Medicare Compliance & Reimbursement

Medicare+Choice:

SOCIAL HMO PROGRAM COULD BE NEARING END

Medicare+Choice plans that have wanted to get in on Medicare's social HMO demonstration may never get that chance - and plans participating in other demonstrations are wondering if their days are numbered.

The Medicare Payment Advisory Commission voted April 24 to recommend that Congress begin rolling the SHMO demo programs into the greater M+C program at the end of the year. SHMOs were launched in 1985 as a way to provide enhanced care to frail, chronically ill, functionally impaired seniors and help them remain independent and avoid institutionalization. Participating plans receive additional Medicare payments and "frailty adjustments" for these services. But that would come to an end if Congress follows MedPAC's advice.

According to the plan, the add-on payments would be phased out over the next four years, researcher Tim Greene explained at the meeting. MedPAC is making the decision because Medicare is supposed to be a national program with a uniform benefit, and giving special payments to four plans - and giving special benefits to the members of those four plans - creates inequities, Greene said. SHMOs were only intended to be a demonstration, Greene noted, and they demonstrated that the participating plans "did not effectively integrate acute and long-term care."

But that's an unfair criticism based on data from an old study, charges Dr. Timothy Schwab, Chief Medical Officer at Long Beach, CA-based SCAN Health Plan, one of the SHMOs. Policy-makers have been overly influenced by a study from 1989, Schwab says, and "we are a drastically different plan now."

Despite MedPAC's recommendations, the SHMO Commission is working with Congress to make the program permanent, as a specialty M+C plan, according to Valerie Wilbur, principal of the Wilbur Group in Washington.
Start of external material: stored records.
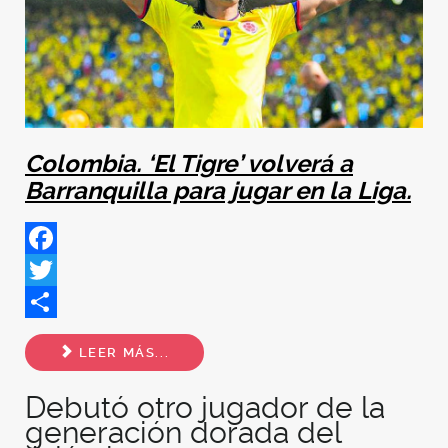
Colombia. ‘El Tigre’ volverá a
Barranquilla para jugar en la Liga.
Facebook
Twitter
Share
LEER MÁS...
Debutó otro jugador de la
generación dorada del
Wilbur tells MCR that "it would be very difficult for us to move into the standard M+C program for two reasons." First of all, the special benefit structure of SHMOs allows them to offer, in addition to Part A and Part B services, extended-care benefits such as home- and community-based care, adult day care, personal care and medical transportation. "To just roll us into the regular M+C program would take away all our uniqueness," Wilbur says.

Secondly, SHMOs treat a particularly infirm - and therefore costly - population, and it could be impossible for them to care for these benes under the traditional Medicare program, Wilbur says. "Even if we dropped all our extra enhanced benefits, we wouldn't be able to afford to provide even part A and part B services to the people in our plans because we have so many people who are nursing home certifiable." Most SHMOs treat patient populations that are approximately 25-percent nursing-home certifiable - people whom the state Medicaid agency has determined are eligible to go into nursing homes due to poor health status. That percentage is far higher than most traditional M+C plans, Wilbur notes.

"It's obviously a strong competitive disadvantage for us in the marketplace," Schwab observes. "We would have to change things drastically to survive."

Harbinger for Other Demos' Demise?

Not only would the roll-in be bad news for the four plans currently participating in the SHMO program, it could portend future moves to kill Medicare demo programs, says John Gorman, president of Gorman Health Group in Washington. Plans that participate in the Program for All-inclusive Care for the Elderly, a program that benefits dual-eligibles, have reason to fear that the PACE program may be similarly rolled into M+C, Gorman warns.

"We were definitely disappointed" by Med-PAC's recommendation, Wilbur says. She notes that SHMOs have been contacted in the past by other M+COs that have been interested in participating, but weren't allowed to join because the program has only four allotted slots. Now, even those slots could be gone by the end of the year.